Hôtel Arvor Saint Georges

Owner Nadine Flammarion has taken a fresh and fun approach to interior design with bright white walls and splashes of colour bringing out the atmosphere at Hôtel Arvor Saint Georges. Novels, deckchairs and striking art prints contrast with the otherwise Spartan approach. Arvor has 24 rooms and six suites and the location makes it perfect for strolling through Montmartre and soaking up some creative inspiration.

Hôtel Darcet

Hotel Darcet offers 32 modern and comfortable rooms right in the heart of Paris. Perfect for travellers and business people alike, the prices are also very reasonable. The hotel is also conveniently located just a 10-minute walk to Saint-Lazare station.


Hôtel Banke

A new addition to the Derby Hotel chain, Hôtel Banke is a refurbished bank found in the desirable Opera district in Paris. The lobby’s grandiose circular interior, capped with a crystal-domed ceiling, gives way to thickly carpeted hallways and designer sofas. Both single and double rooms are modern and pleasingly functional. The trendiness factor borders on gauche, but with this location who cares.

Sofitel Paris Le Faubourg

The wonderful Sofitel Paris Le Faubourg is a renovated 18th century mansion that feels effortlessly like a Parisian town house. Styled by the illustrious Didier Gomez, the rooms in this 5-star hotel are tastefully finished with Louis XV armchairs, vintage mirrors and beds you can imagine libertine lovers losing whole weekends in. Lunch and cocktails in the hidden courtyard terrace are a must too.

Hôtel Des Academies Et Des Arts

Just around the corner from Montparnasse cemetery, this neat boutique hotel offers stunning rooms and a sumptuous breakfast without the wallet melting price tag. Best of all, it feels far more like neighbourhood Paris than similarly sized spots in touristy Montmartre. The lounge area, replete with library, is a great place to kick back before heading out to one of the array of nearby brasseries for dinner.

Le Bristol

There’s luxury accommodation and then there’s Hotel Le Bristol Paris. From marble-panelled powder rooms to its regal 1,210-sq-m (13,000-sq-ft) garden, Le Bristol has been Paris’s most prestigious hotel since its inception in 1925. All services are naturally state of the art and foodies will be happy to hear its three-Michelin starred restaurant continues to stockpile accolades under the guidance of chef Eric Frechon.

- [Dataset excerpts]
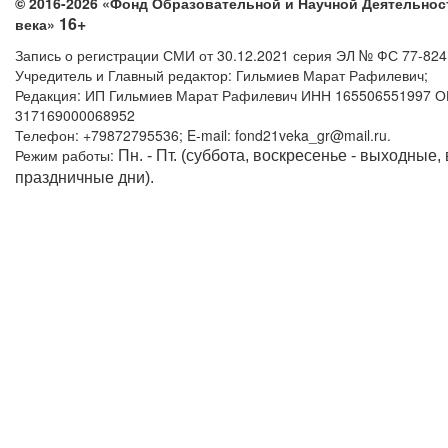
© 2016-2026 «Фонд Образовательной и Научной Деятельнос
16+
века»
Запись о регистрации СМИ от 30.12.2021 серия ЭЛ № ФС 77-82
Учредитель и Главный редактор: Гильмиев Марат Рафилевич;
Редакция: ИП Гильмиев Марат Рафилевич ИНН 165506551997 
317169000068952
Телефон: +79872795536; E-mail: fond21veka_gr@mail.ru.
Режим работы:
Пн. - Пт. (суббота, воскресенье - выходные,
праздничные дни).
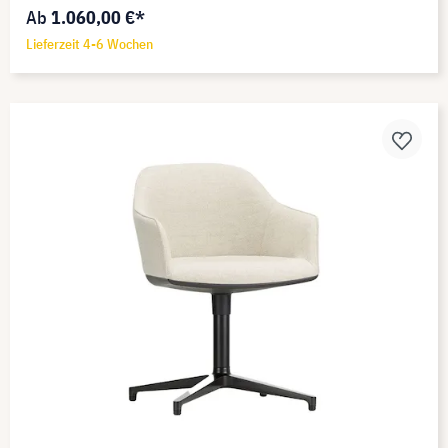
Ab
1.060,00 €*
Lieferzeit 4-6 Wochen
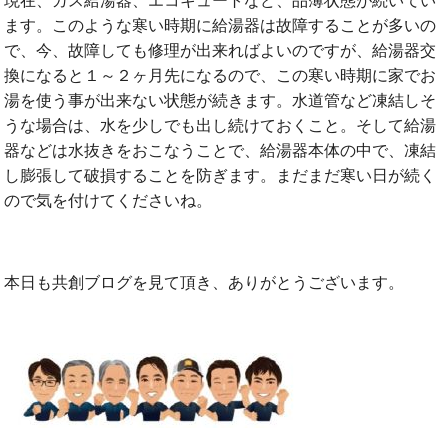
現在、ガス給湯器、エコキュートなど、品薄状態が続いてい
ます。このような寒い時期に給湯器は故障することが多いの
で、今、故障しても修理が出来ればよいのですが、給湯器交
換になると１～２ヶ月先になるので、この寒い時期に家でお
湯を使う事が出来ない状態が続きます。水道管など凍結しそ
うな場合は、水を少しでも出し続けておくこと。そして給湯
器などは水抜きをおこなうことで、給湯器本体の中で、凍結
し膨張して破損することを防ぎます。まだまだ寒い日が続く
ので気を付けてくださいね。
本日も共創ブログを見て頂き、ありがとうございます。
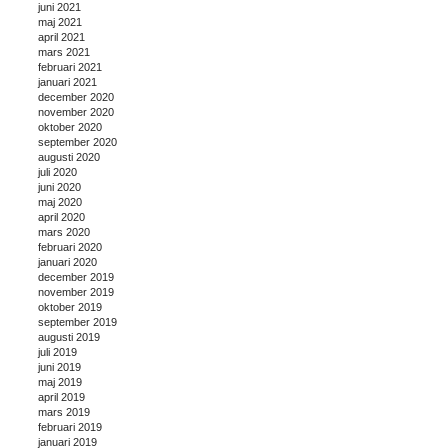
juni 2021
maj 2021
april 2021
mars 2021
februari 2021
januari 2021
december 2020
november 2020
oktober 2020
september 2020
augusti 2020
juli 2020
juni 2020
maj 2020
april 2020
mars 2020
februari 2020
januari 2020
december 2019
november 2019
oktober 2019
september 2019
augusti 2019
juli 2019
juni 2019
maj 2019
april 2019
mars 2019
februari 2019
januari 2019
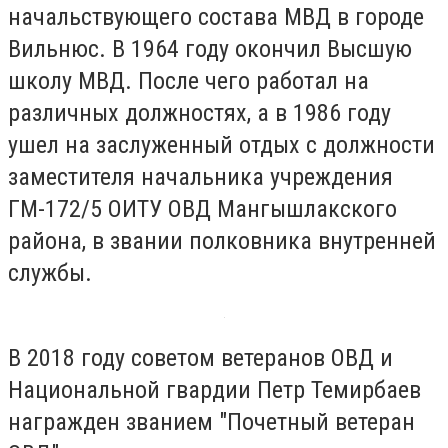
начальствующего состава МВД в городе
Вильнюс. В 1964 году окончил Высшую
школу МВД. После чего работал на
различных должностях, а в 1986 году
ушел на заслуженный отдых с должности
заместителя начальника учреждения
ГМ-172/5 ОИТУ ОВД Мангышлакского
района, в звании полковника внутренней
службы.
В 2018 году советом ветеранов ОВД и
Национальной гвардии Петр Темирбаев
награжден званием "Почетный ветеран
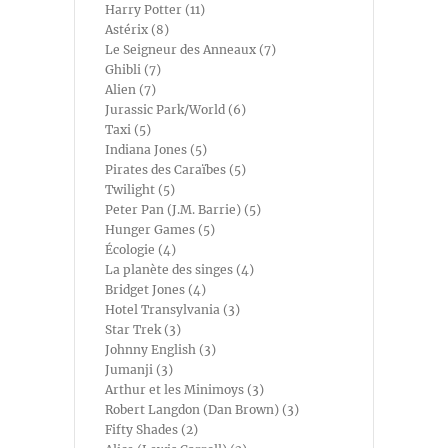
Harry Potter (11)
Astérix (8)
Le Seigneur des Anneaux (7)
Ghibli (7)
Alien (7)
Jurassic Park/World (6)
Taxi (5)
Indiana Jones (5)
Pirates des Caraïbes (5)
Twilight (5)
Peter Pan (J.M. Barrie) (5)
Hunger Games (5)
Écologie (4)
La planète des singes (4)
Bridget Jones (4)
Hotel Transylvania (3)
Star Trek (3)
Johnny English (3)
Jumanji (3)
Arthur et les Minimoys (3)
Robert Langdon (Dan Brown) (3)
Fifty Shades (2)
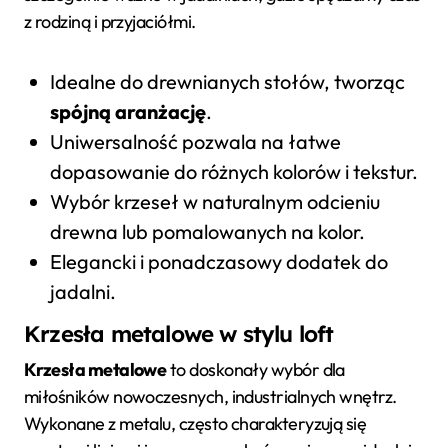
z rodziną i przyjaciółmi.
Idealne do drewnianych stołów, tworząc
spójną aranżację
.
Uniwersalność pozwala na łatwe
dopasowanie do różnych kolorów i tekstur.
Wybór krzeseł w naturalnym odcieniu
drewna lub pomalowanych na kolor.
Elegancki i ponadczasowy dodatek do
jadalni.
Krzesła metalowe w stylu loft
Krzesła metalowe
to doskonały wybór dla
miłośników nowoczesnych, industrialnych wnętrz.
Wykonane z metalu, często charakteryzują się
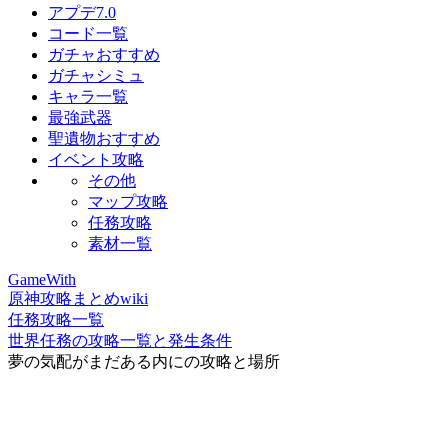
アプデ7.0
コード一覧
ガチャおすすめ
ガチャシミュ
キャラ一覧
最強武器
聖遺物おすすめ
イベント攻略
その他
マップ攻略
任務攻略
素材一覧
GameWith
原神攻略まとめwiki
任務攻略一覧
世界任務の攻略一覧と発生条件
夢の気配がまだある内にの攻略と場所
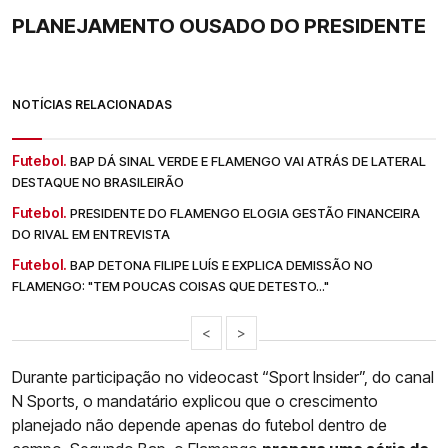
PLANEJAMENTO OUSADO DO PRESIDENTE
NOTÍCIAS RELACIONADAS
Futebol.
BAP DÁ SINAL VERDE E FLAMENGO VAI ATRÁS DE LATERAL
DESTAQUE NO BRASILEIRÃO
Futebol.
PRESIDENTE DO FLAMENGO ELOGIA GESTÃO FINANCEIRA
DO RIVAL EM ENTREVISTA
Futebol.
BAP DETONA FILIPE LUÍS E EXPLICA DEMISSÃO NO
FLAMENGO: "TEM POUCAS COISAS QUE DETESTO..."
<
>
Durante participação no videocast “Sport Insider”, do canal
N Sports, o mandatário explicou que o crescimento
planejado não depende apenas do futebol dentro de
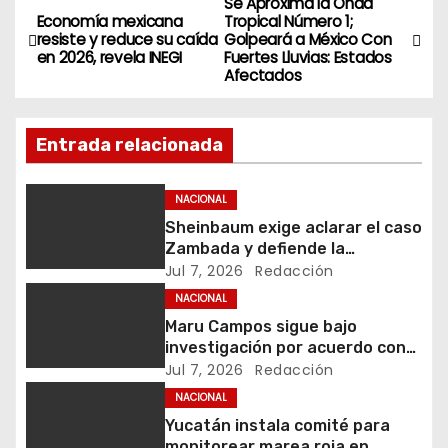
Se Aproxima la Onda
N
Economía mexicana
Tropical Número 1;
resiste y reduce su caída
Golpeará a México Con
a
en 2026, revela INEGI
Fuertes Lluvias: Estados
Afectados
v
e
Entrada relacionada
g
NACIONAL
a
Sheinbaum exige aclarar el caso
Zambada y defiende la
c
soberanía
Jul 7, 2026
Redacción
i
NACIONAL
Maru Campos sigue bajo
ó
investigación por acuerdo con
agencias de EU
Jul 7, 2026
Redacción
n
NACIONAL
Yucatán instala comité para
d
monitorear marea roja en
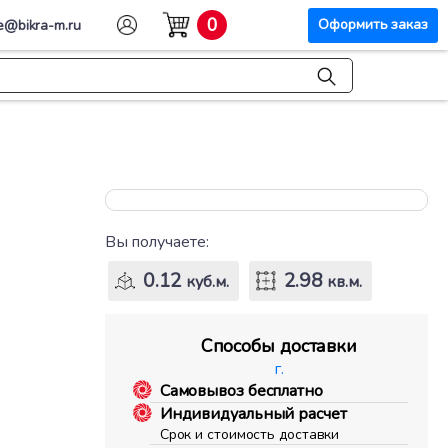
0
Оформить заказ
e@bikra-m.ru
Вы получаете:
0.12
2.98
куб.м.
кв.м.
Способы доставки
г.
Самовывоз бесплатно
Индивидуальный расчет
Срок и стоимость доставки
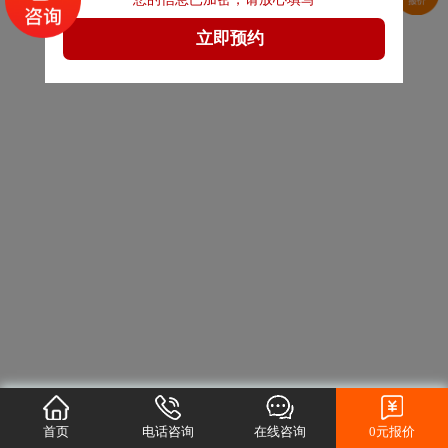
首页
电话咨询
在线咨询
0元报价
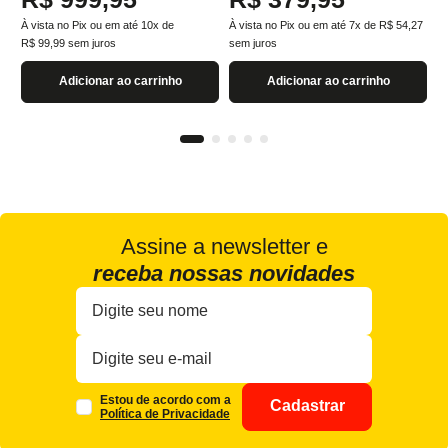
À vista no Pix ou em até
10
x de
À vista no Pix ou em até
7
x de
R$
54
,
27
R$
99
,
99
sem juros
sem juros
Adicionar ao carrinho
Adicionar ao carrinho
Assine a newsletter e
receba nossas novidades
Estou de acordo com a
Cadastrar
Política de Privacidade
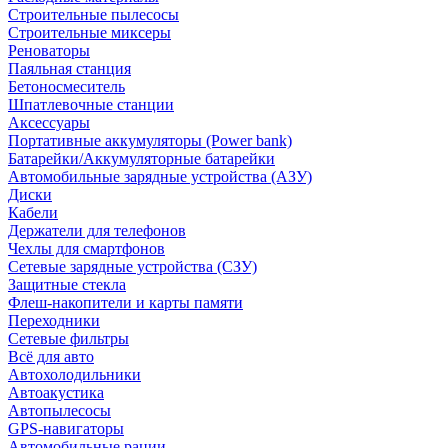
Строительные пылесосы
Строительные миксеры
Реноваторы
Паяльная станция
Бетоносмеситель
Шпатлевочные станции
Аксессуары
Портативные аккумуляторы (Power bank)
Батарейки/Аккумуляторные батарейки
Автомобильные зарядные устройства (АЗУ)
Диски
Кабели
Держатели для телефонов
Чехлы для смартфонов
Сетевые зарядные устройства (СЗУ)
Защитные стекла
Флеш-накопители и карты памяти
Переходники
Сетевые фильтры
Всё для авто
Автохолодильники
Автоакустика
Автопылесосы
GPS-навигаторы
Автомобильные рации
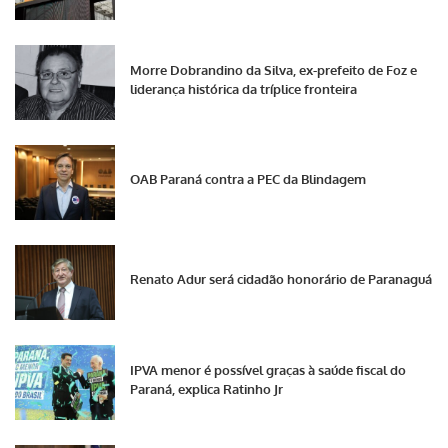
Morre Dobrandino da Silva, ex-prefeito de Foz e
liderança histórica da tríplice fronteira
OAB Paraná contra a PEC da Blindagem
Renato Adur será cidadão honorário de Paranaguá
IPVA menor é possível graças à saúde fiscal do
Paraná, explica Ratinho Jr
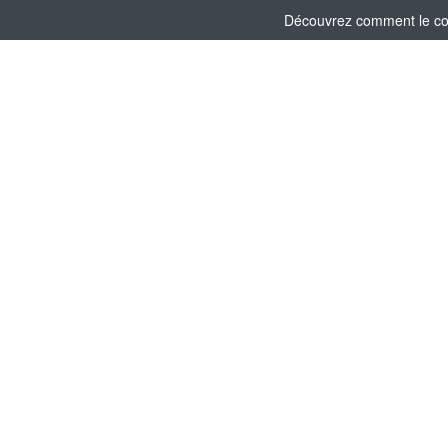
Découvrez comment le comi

- [Written task]
Reproduce the Paris hotel guide word for word, starting at "Hôtel Des Academies" and ending at "brasseries for dinner.". Work from the Paris hotel guide alone and leave the rows aside.

- [Result for this task]
Hôtel Des Academies Et Des Arts

Just around the corner from Montparnasse cemetery, this neat boutique hotel offers stunning rooms and a sumptuous breakfast without the wallet melting price tag. Best of all, it feels far more like neighbourhood Paris than similarly sized spots in touristy Montmartre. The lounge area, replete with library, is a great place to kick back before heading out to one of the array of nearby brasseries for dinner.